# TEXT SHOWN
_ _ _ _
We analyzed the citation networks of publications on the associations of n-3 PUFA and vitamin E with cardiovascular mortality. We observed that, in both examples, citation networks were grossly similar with respect to their quantitative characteristic (such as the number of articles and citation relationships among articles and the connectivity of the articles). This was also true for citation networks limited to the subset of articles that described primary data in humans and were pertinent to the association between the nutrients and clinical cardiovascular outcomes. In both examples, there was no indication that the research that led to the index RCTs and observational studies proceeded in a sequential fashion, with observational studies preceding RCTs. For both examples, at least two RCTs enrolled their first patient before or on the same calendar year that the earliest-published index observational study appeared in the literature.
_ _ _ _
# PARTS OF THE EXERCISE
a - Translate this sentence from the text on citation networks into Spanish: "In both examples, there was no indication that the research that led to the index RCTs and observational studies proceeded in a sequential fashion, with observational studies preceding RCTs."
b - Write the next part of the text on citation networks for n-3 PUFA and vitamin E research, picking up after its final sentence.

Items listed in a dataset
_ _ _ _
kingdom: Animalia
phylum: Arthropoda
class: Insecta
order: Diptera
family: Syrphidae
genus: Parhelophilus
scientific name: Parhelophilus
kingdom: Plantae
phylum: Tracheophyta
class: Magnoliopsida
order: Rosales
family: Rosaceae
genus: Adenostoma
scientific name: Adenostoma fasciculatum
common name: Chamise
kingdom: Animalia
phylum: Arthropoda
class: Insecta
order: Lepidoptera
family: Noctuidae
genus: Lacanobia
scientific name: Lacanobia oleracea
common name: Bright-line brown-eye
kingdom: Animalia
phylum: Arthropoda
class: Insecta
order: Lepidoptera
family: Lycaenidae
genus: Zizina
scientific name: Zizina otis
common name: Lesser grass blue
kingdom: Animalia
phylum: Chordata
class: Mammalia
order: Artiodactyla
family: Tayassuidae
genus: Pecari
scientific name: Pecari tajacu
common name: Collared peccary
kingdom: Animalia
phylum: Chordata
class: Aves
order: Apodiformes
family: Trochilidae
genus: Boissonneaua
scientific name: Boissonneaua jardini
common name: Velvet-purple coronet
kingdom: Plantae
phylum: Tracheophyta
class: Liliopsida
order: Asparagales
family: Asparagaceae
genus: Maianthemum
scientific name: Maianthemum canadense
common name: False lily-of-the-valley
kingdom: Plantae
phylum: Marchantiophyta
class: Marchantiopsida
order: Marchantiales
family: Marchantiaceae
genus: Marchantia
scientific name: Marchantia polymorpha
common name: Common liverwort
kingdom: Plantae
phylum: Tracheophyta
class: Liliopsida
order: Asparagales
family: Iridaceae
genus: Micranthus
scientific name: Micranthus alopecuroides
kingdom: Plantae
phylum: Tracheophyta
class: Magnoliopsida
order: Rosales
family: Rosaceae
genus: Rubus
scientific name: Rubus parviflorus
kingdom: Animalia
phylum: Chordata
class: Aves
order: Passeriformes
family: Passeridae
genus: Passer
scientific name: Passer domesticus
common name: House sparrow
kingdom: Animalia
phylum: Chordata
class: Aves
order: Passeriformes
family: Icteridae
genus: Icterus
_ _ _ _
# RESPONSE LIST
a - En ambos ejemplos, no hubo ningún indicio de que la investigación que condujo a los ECA y estudios observacionales índice avanzara de forma secuencial, con los estudios observacionales precediendo a los ECA.

b -
Research builds on previous findings. Biomedical knowledge advances as scientific data and its interpretation are communicated towards informing further research. Scientific publications are the generally accepted vehicle for such communications, and the citation networks they form are a representation of the flow of biomedical knowledge through various translational paths ²⁷. From this point of view, analysis of citation networks may provide insights on the size and maturity of the relevant evidence base. Further, in some extreme cases it may demonstrate the propagation of erroneous conclusions, and help understand the formation and establishment of unfounded belief systems in the medical community⁸².

We hypothesized that nutrient associations of disease where RCTs and observational studies agree in the direction and significance of their findings may differ in the size of their evidence base, and the patterns of information flow in it. While we found small differences in the quantitative characteristics of the citation networks of the n-3 PUFA and the vitamin E examples, these were not dramatic. Thus, there is no suggestion that quantitative analyses of citation relationships can distinguish topics where RCTs and observational studies agree or disagree. Our negative finding is easy to explain. Only the most dramatic aberrations in a translational path would have been identified in an analysis of citation relationships. An example would be a whole body of literature generated from an unwarranted extrapolation of previous findings. There is no evidence that any such aberrations occurred in the two examples we explored.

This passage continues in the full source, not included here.